As you can tell from the headline, I am deep in the process of procrastinating. While my real job calls for thousands of words about dining, I am convinced it is far more important that I drop what I am supposed to be doing and answer a question sent to me by PR boy toy Jef Tingley. Yes, he spells his name with one “f,” but I will save that analysis for a later procrastination post.
“Jef with one f” asked me how to boil an egg. Don’t laugh. How many times have you had tiny shards of shell pierce the delicate skin beneath your fingernail? I shared my secret with “Jef with one f” by private message on Facebook which made several people curious enough to email and ask (BEG!) for my secret.
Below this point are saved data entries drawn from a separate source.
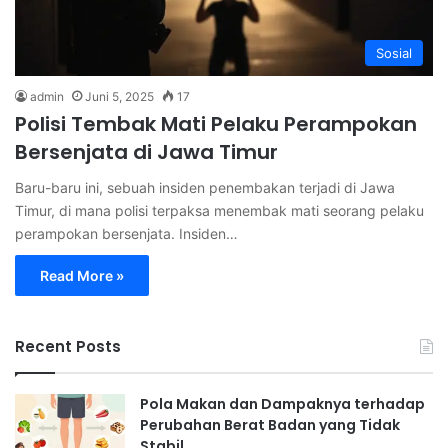
Sosial
admin
Juni 5, 2025
17
Polisi Tembak Mati Pelaku Perampokan
Bersenjata di Jawa Timur
Baru-baru ini, sebuah insiden penembakan terjadi di Jawa
Timur, di mana polisi terpaksa menembak mati seorang pelaku
perampokan bersenjata. Insiden…
Read More »
Recent Posts
Pola Makan dan Dampaknya terhadap
Perubahan Berat Badan yang Tidak
Stabil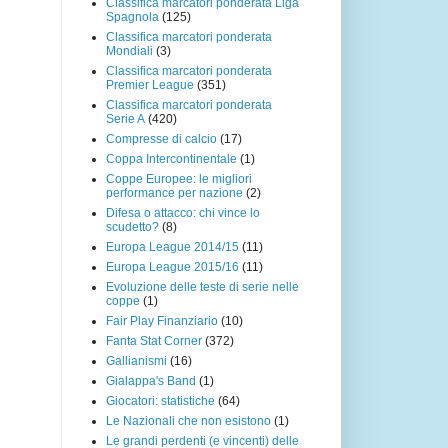
Classifica marcatori ponderata Liga
Spagnola
(125)
Classifica marcatori ponderata
Mondiali
(3)
Classifica marcatori ponderata
Premier League
(351)
Classifica marcatori ponderata
Serie A
(420)
Compresse di calcio
(17)
Coppa Intercontinentale
(1)
Coppe Europee: le migliori
performance per nazione
(2)
Difesa o attacco: chi vince lo
scudetto?
(8)
Europa League 2014/15
(11)
Europa League 2015/16
(11)
Evoluzione delle teste di serie nelle
coppe
(1)
Fair Play Finanziario
(10)
Fanta Stat Corner
(372)
Gallianismi
(16)
Gialappa's Band
(1)
Giocatori: statistiche
(64)
Le Nazionali che non esistono
(1)
Le grandi perdenti (e vincenti) delle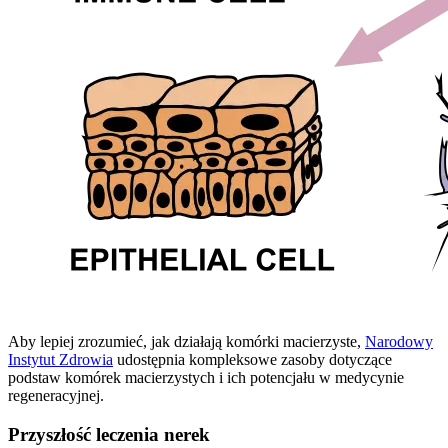
Aby lepiej zrozumieć, jak działają komórki macierzyste,
Narodowy
Instytut Zdrowia
udostępnia kompleksowe zasoby dotyczące
podstaw komórek macierzystych i ich potencjału w medycynie
regeneracyjnej.
Przyszłość leczenia nerek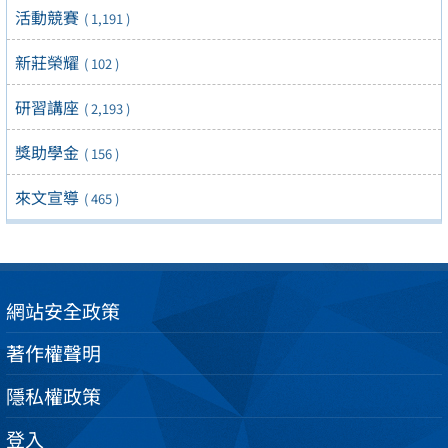
活動競賽
( 1,191 )
新莊榮耀
( 102 )
研習講座
( 2,193 )
獎助學金
( 156 )
來文宣導
( 465 )
網站安全政策
著作權聲明
隱私權政策
登入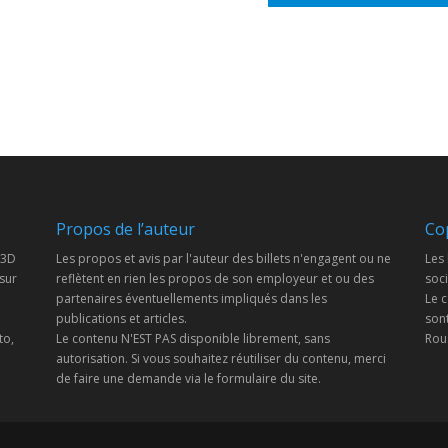
Propos de l’auteur
Co
 3D
Les propos et avis par l'auteur des billets n'engagent ou ne
Les 
 sur
reflètent en rien les propos de son employeur et ou des
soci
partenaires éventuellements impliqués dans les
Le c
publications et articles.
son
to,
Le contenu N'EST PAS disponible librement, sans
Rous
autorisation. Si vous souhaitez réutiliser du contenu, merci
de faire une demande via le formulaire du site.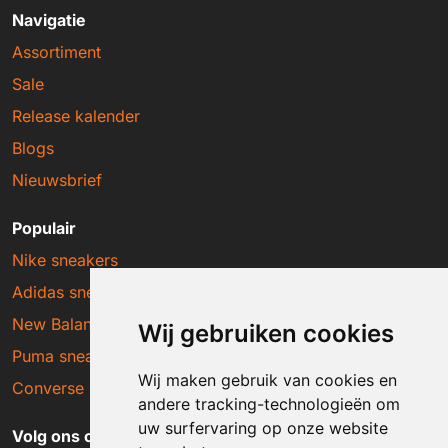
Navigatie
Assortiment
Sale
Release kalender
Blogs
Nieuwsbrief
Populair
Nike sneakers
Adidas sneakers
New Balance sneakers
Wij gebruiken cookies
Puma sneakers
Wij maken gebruik van cookies en
Converse sneakers
andere tracking-technologieën om
uw surfervaring op onze website
Volg ons op social media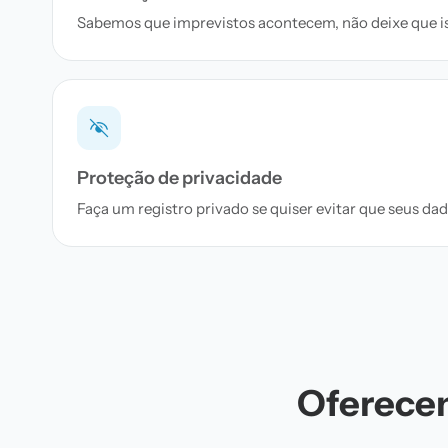
Sabemos que imprevistos acontecem, não deixe que iss
Proteção de privacidade
Faça um registro privado se quiser evitar que seus d
Oferecem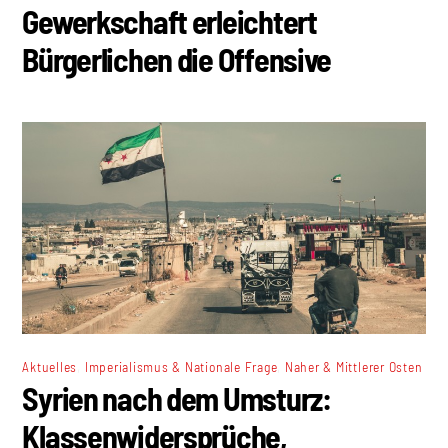
Gewerkschaft erleichtert
Bürgerlichen die Offensive
,
,
Aktuelles
Imperialismus & Nationale Frage
Naher & Mittlerer Osten
Syrien nach dem Umsturz:
Klassenwidersprüche,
You are going to have to jump hard.
How is it that I hold the key to the secret method of boiling an egg? My first job in a kitchen called for me to make 300 deviled eggs every morning for 2 years. Do the freaking math. I have peeled a ****load of eggs in my day. Okay, don’t say I never gave you anything. I’m opening a vein and spilling it now:
Place ROOM TEMPERAURE eggs in lukewarm tap water. Add (a lot) of iodized salt. Bring the water to a boil slowly and allow it to “soft rumble™” (MINE!) for 3 minutes. Turn off the heat. If you are cooking on electric heat soft rumble for 2 minutes and leave the pan on the element. NOW, and this is critical: how fast they are ready will depend on how many eggs are in the water. If you have a couple dozen, leave them in the water until it is cool. Otherwise, usually 20 minutes will do. BEFORE you proceed to the next step, fish one of the eggs from the water, dry it off, and spin it. YES, SPIN IT on the counter. If it wobbles around like Stephen Doyle at 2AM, it isn’t done. If it twirls around fast and steady like Leslie Brenner when she lived in LA, it’s ready to peel. Pour out the water, NOT THE EGGS YOU NINNY, and refill the pan with cool water. Peel the eggs while they are submerged in water. Sometimes I toss a little ice in there if I find a difficult egg. If your eggs crack while cooking, like me on deadline, you’re totally screwed. Repeat the above process.
Your nubby little fingers can now type me a thank you note.
Now, back to my regularly scheduled work load.